Assignment 7

Initialization

library(jsonlite)
library(xml2)
library(rvest)
library(XML)
library(RCurl)
library(tidyverse)

Read in JSON

This is by far the easiest, but I made the authors value a list on the JSON. This added a layer of nesting on the dataframe, causing it to print poorly.

json_books <- fromJSON(txt ="https://raw.githubusercontent.com/TheFedExpress/Data/master/Books.json")
json_books

Read in XML

The Tidy packages will work with the raw github URL, but the other packages need to have the data pulled down with RCurl. If I used two author tags on the XML file (for the book with two authors), the data frame function errored. I had to create unique names for the tags.
If data is encountered like that in the wild, you must use a similar method to the last HTML readin below where data is extracted piece by piece.

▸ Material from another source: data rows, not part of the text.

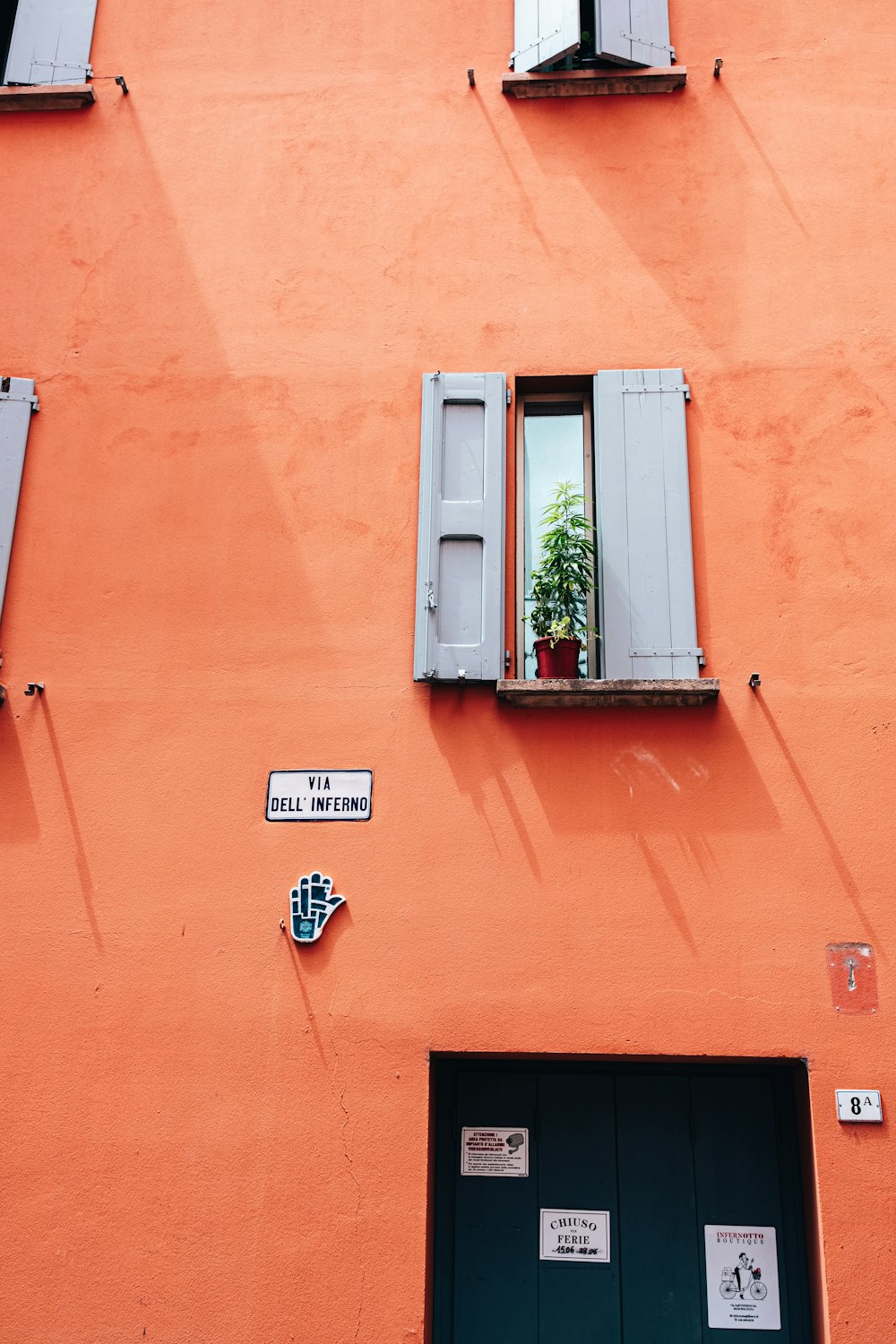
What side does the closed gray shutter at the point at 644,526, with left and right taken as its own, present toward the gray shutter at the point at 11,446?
right

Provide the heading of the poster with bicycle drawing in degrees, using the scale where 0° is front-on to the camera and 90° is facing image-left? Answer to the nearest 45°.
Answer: approximately 0°
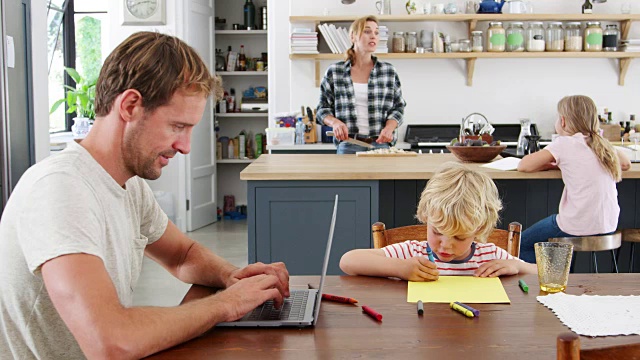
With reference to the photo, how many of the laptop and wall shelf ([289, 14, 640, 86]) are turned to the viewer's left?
1

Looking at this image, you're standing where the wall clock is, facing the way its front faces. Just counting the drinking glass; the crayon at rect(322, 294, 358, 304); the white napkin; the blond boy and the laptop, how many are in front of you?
5

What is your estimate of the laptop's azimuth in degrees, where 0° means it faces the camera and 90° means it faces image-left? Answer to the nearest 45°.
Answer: approximately 90°

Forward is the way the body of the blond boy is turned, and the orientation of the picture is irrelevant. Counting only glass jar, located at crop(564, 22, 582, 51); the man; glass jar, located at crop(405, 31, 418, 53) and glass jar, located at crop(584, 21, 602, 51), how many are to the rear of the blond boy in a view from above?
3

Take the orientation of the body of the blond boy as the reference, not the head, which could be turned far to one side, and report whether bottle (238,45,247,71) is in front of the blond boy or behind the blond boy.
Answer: behind

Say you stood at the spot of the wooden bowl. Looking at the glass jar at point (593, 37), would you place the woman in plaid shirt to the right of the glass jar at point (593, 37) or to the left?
left

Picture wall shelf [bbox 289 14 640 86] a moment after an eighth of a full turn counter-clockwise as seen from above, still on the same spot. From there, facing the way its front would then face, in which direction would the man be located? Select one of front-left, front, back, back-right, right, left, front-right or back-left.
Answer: front-right

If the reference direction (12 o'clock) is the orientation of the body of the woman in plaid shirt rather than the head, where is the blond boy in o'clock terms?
The blond boy is roughly at 12 o'clock from the woman in plaid shirt.

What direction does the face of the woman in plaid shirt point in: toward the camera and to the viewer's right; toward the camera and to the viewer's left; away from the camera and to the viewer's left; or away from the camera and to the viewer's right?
toward the camera and to the viewer's right
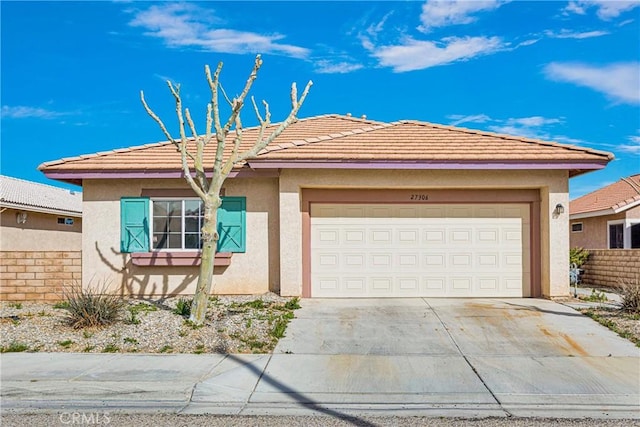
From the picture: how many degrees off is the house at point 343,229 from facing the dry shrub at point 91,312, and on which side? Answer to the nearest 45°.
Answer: approximately 45° to its right

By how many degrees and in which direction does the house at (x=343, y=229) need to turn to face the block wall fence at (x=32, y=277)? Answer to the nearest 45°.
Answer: approximately 90° to its right

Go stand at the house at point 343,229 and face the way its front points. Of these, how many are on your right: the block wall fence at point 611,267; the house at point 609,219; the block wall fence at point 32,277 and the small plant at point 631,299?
1

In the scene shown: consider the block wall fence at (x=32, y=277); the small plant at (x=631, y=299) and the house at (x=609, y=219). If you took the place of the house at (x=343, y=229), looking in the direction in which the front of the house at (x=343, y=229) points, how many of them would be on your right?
1

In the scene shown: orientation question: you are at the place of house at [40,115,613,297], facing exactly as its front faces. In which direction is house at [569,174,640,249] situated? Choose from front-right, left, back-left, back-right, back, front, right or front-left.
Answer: back-left

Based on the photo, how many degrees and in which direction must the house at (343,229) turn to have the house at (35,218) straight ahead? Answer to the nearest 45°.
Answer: approximately 135° to its right

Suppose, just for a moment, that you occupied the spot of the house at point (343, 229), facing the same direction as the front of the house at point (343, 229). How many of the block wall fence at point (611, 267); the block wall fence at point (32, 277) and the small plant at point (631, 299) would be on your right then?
1

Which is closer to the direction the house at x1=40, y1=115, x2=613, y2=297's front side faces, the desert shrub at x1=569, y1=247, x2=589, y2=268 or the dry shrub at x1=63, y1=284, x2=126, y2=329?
the dry shrub

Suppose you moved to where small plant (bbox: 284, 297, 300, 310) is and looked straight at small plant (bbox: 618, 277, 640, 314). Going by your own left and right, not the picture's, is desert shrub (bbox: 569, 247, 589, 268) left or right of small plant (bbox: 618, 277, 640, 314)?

data <- getURL("https://raw.githubusercontent.com/TheFedExpress/Data/master/books.xml")
xbooks <- xmlParse(data)
root <- xmlRoot(xbooks)
books_xml <- xmlToDataFrame(root)
books_xml

Read in HTML

It wasn’t mentioned in the text, but there is a Tidyverse package for converting HTML tables to dataframes. I chose to put the two authors on one line because that is how it would most likely appear in the wild.

books_html <- "https://raw.githubusercontent.com/TheFedExpress/Data/master/books.html" %>%
  read_html () %>%
  html_nodes("table") %>%
  html_table(fill = T)
books_html <- as.data.frame(books_html)
books_html

books_html %>% separate(Author, c('Author1', 'Author2'), sep = "and")

Alternatively this can be done with XPath if a little more control is needed. Here the table is isolated with Xpath and the xmlValue function is used to extract the values in the table.

data <- getURL("https://raw.githubusercontent.com/TheFedExpress/Data/master/books.html")

file <- htmlParse(data)

table <- xpathSApply(file, "//table/tr")

extract <- function(row){
  values <- xmlValue(row[[1]])
  size <- xmlSize(row)
  for (i in (2:size)){
    values <- c(values, xmlValue(row[[i]]))
  }
  return(values)
}
#Couldn't figure out how to vectorize this function.  Sapply combined all the values into one string.

values <- sapply(table, extract)
values_t <- t(values)
values[2:4,]

##      [,1]               [,2]          [,3]                  
## [1,] "Author"           "Eric Mathes" "Mark Lutz"           
## [2,] "Breadth"          "Broad"       "Complete"            
## [3,] "Recommended User" "beginner"    "beginner to advanced"
##      [,4]                                  
## [1,] "Raul Garreta and Guillermo Moncecchi"
## [2,] "Narrow"                              
## [3,] "beginner to intermediate"

books_html2 <- as.data.frame(values_t[2:4,1:5], stringsAsFactors = FALSE)
colnames(books_html2) <- values_t[1,1:5]
books_html2

books_html2 %>% separate(Author, c('Author1', 'Author2'), sep = "and")

Conclusion

R does offer some convenient solutions for converting web data formats to dataframes. However, they all have their limitations when a dataframe is needed because that object simply isn’t as complex as what is being read. This is why the 3 dataframes all look different. Work arounds must be used, and the best method should be evaluated on a case by case basis.